An exact copy of every entry is needed, without any of the pictures.

(Dataset excerpts)
# # #

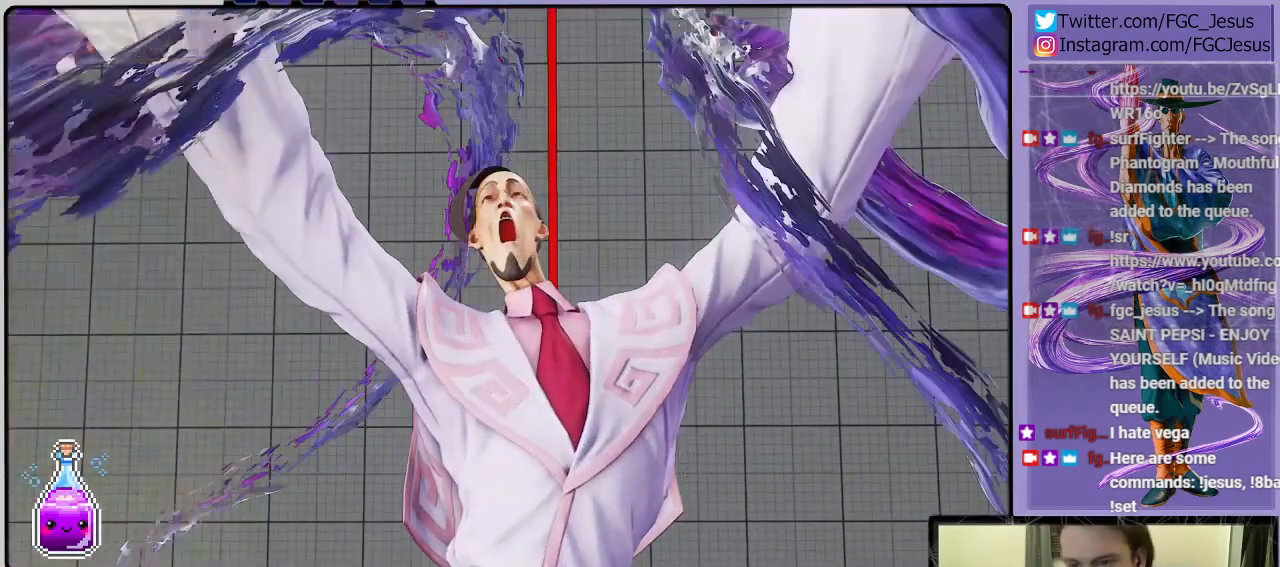
{"buttons": [], "left_stick": "center", "right_stick": "center", "events": []}
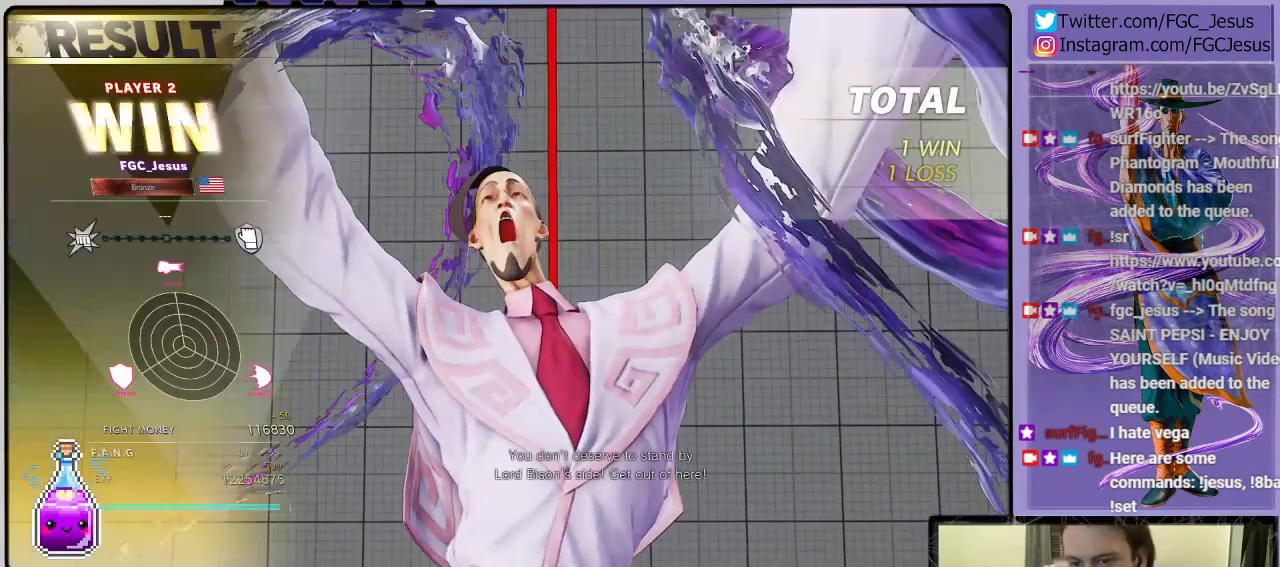
{"buttons": [], "left_stick": "center", "right_stick": "center", "events": []}
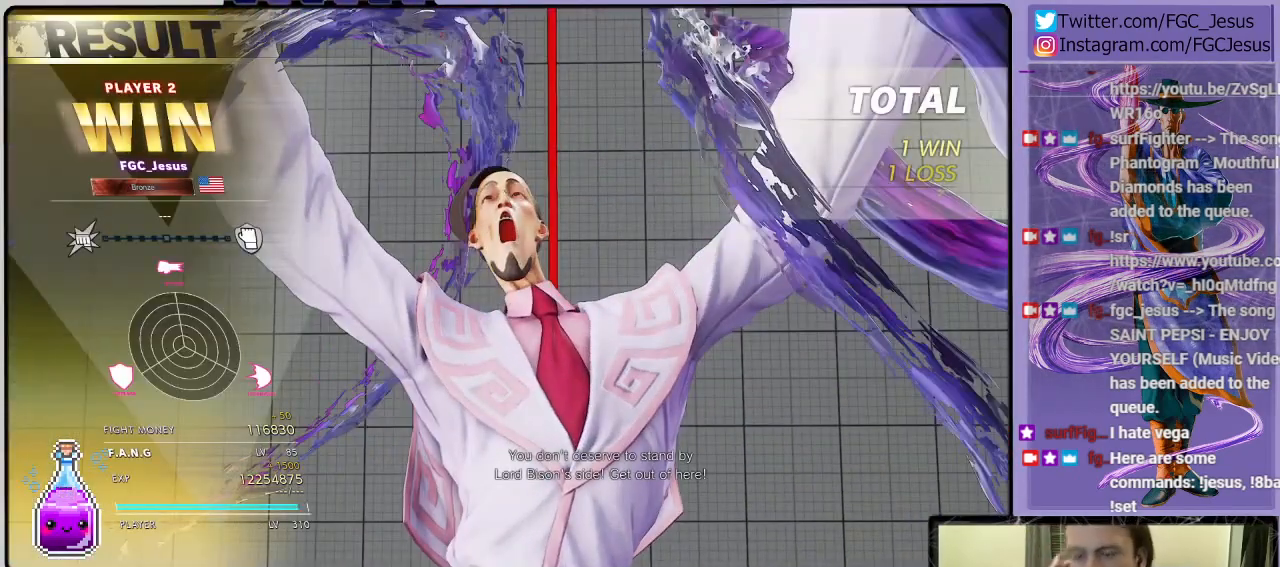
{"buttons": [], "left_stick": "center", "right_stick": "center", "events": [[267, "CROSS", "down"], [367, "CROSS", "up"]]}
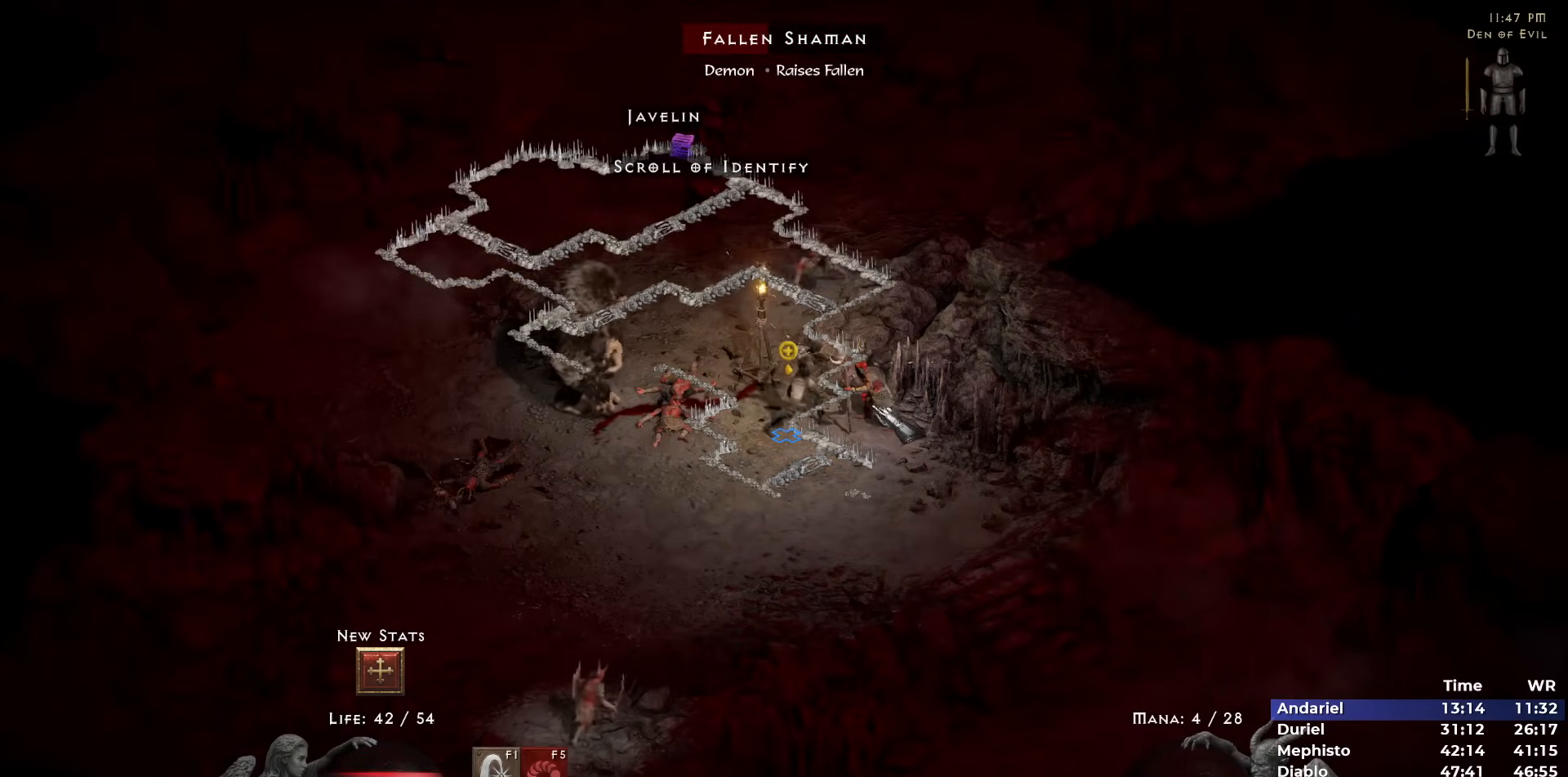
Gameplay with keyboard and mouse; each line is a JSON object with the keys and mouse buttons held at the frame after it. "events" lists presses ("down") and releases ("up") of "1", "2", "3", "4", "5", "b", "c", "ctrl", "escape", "h", "i", "n", "q", "r", "return", "shift", "space", "t", "tab", "v", "w", "y", "mouse_left" and "mouse_right" between this image and that frame as [ms after this image, input, new state], when the widget could be followed in between. "mouse_left", "mouse_right" = the "left", "right" buttons of the "mouse" list. No other keys are recorded. Mouse movement is not recorded.
{"keys": [], "mouse": ["left"], "events": [[117, "mouse_left", "up"], [350, "mouse_left", "down"]]}
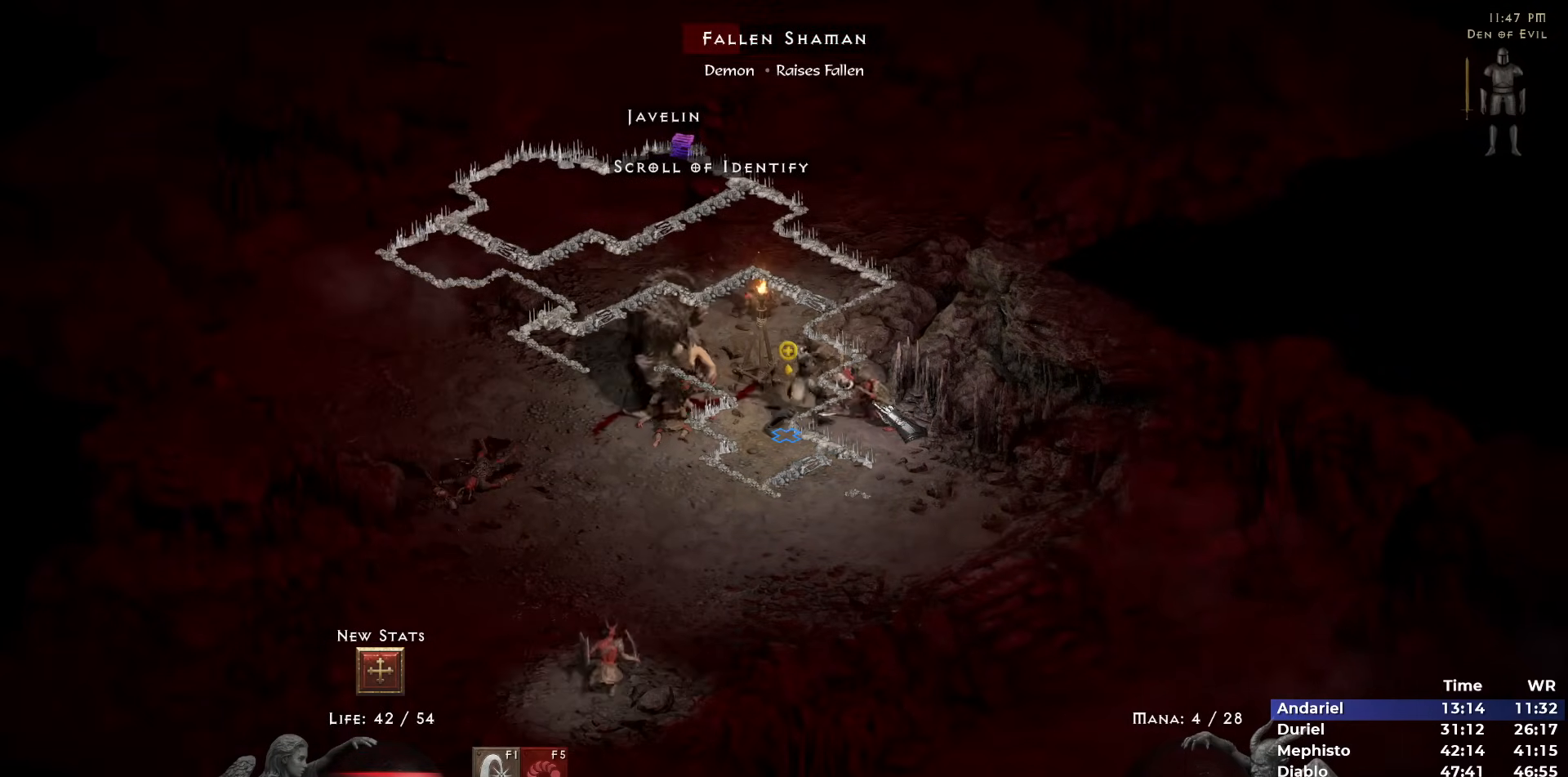
{"keys": [], "mouse": [], "events": [[133, "mouse_left", "up"], [367, "mouse_left", "down"], [450, "mouse_left", "up"]]}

# # #

_Exercise output_:
{"buttons": [], "left_stick": "center", "right_stick": "center", "events": []}
{"buttons": [], "left_stick": "center", "right_stick": "center", "events": []}
{"buttons": [], "left_stick": "center", "right_stick": "center", "events": [[267, "CROSS", "down"], [367, "CROSS", "up"]]}
Gameplay with keyboard and mouse; each line is a JSON object with the keys and mouse buttons held at the frame after it. "events" lists presses ("down") and releases ("up") of "1", "2", "3", "4", "5", "b", "c", "ctrl", "escape", "h", "i", "n", "q", "r", "return", "shift", "space", "t", "tab", "v", "w", "y", "mouse_left" and "mouse_right" between this image and that frame as [ms after this image, input, new state], when the widget could be followed in between. "mouse_left", "mouse_right" = the "left", "right" buttons of the "mouse" list. No other keys are recorded. Mouse movement is not recorded.
{"keys": [], "mouse": ["left"], "events": [[117, "mouse_left", "up"], [350, "mouse_left", "down"]]}
{"keys": [], "mouse": [], "events": [[133, "mouse_left", "up"], [367, "mouse_left", "down"], [450, "mouse_left", "up"]]}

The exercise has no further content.